> **Your instructions**:
Copy the lines below word for word, leaving out the pictures.

** Opening Excerpted records block **

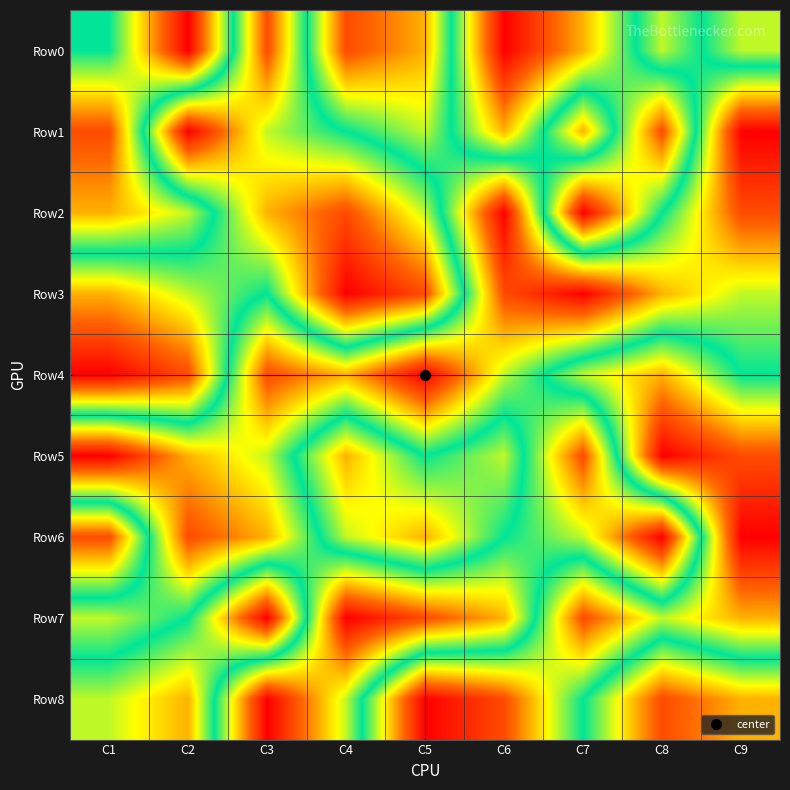

Reading right to left, extract all data points from this chart.

Row0: C9=4	C8=6	C7=3	C6=1	C5=7	C4=8	C3=2	C2=9	C1=5
Row1: C9=9	C8=2	C7=7	C6=3	C5=6	C4=5	C3=4	C2=1	C1=8
Row2: C9=8	C8=5	C7=1	C6=9	C5=4	C4=2	C3=3	C2=6	C1=7
Row3: C9=6	C8=7	C7=9	C6=8	C5=2	C4=1	C3=5	C2=4	C1=3
Row4: C9=5	C8=3	C7=4	C6=6	C5=9	C4=7	C3=8	C2=2	C1=1
Row5: C9=2	C8=1	C7=8	C6=4	C5=5	C4=3	C3=6	C2=7	C1=9
Row6: C9=1	C8=9	C7=6	C6=5	C5=3	C4=4	C3=7	C2=8	C1=2
Row7: C9=3	C8=4	C7=2	C6=7	C5=8	C4=9	C3=1	C2=5	C1=6
Row8: C9=7	C8=8	C7=5	C6=2	C5=1	C4=6	C3=9	C2=3	C1=4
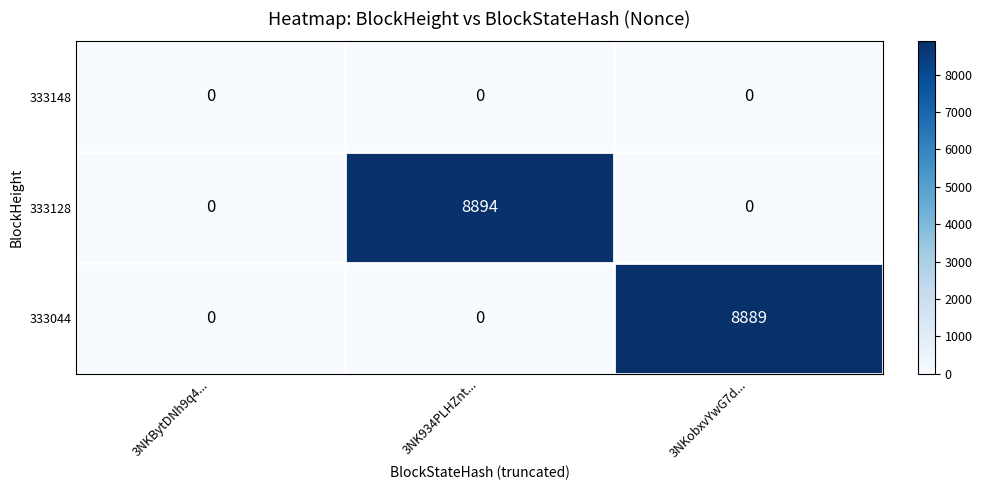

At which category is the sum across all series the highest?

3NK934PLHZnt...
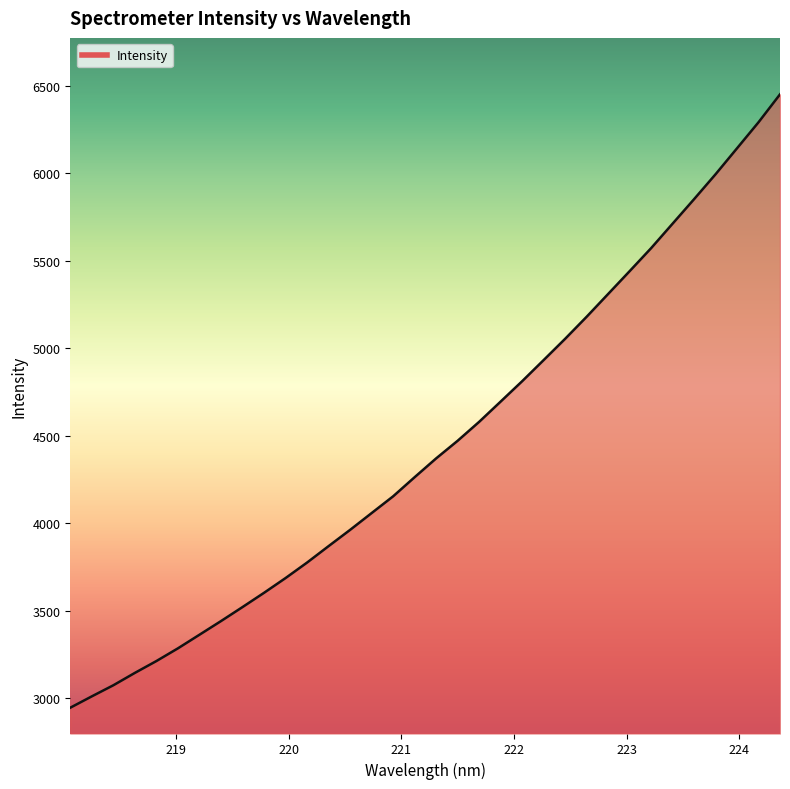

What is the difference between the maximum and minimum values?

3504.1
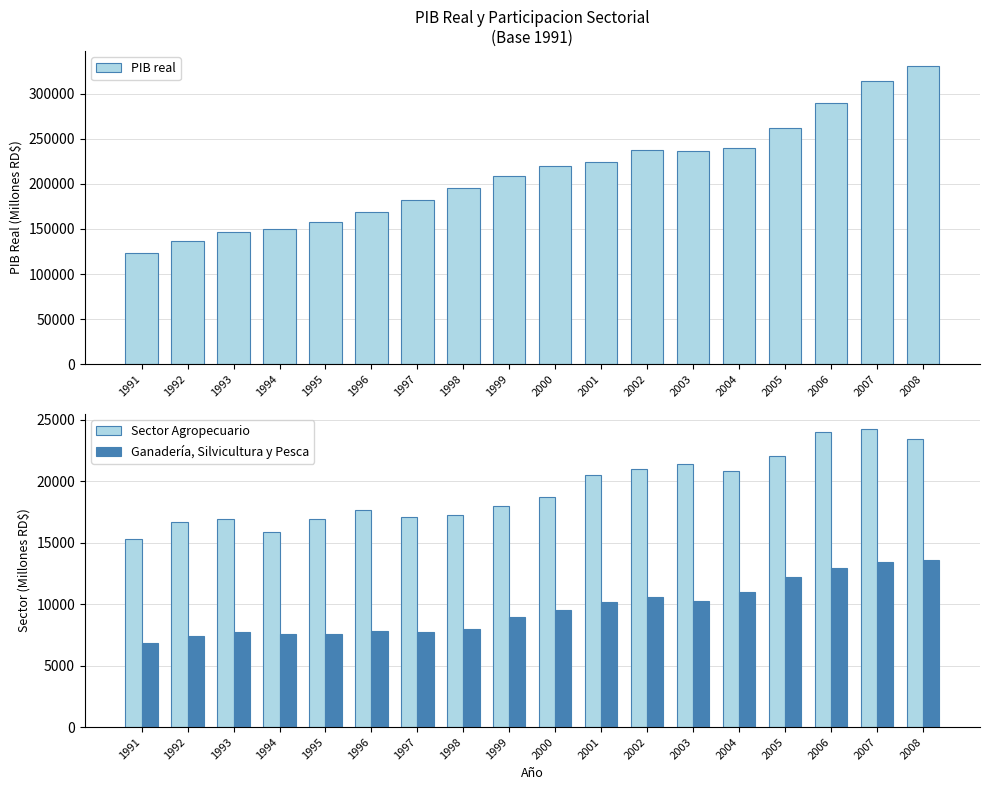

What are all the series names shown in the legend?

PIB real, Sector Agropecuario, Ganadería, Silvicultura y Pesca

** Closing Excerpted records block **

> **Solution to the problem**:
Reading right to left, extract all data points from this chart.

Row0: C9=4	C8=6	C7=3	C6=1	C5=7	C4=8	C3=2	C2=9	C1=5
Row1: C9=9	C8=2	C7=7	C6=3	C5=6	C4=5	C3=4	C2=1	C1=8
Row2: C9=8	C8=5	C7=1	C6=9	C5=4	C4=2	C3=3	C2=6	C1=7
Row3: C9=6	C8=7	C7=9	C6=8	C5=2	C4=1	C3=5	C2=4	C1=3
Row4: C9=5	C8=3	C7=4	C6=6	C5=9	C4=7	C3=8	C2=2	C1=1
Row5: C9=2	C8=1	C7=8	C6=4	C5=5	C4=3	C3=6	C2=7	C1=9
Row6: C9=1	C8=9	C7=6	C6=5	C5=3	C4=4	C3=7	C2=8	C1=2
Row7: C9=3	C8=4	C7=2	C6=7	C5=8	C4=9	C3=1	C2=5	C1=6
Row8: C9=7	C8=8	C7=5	C6=2	C5=1	C4=6	C3=9	C2=3	C1=4

At which category is the sum across all series the highest?

3NK934PLHZnt...

What is the difference between the maximum and minimum values?

3504.1

What are all the series names shown in the legend?

PIB real, Sector Agropecuario, Ganadería, Silvicultura y Pesca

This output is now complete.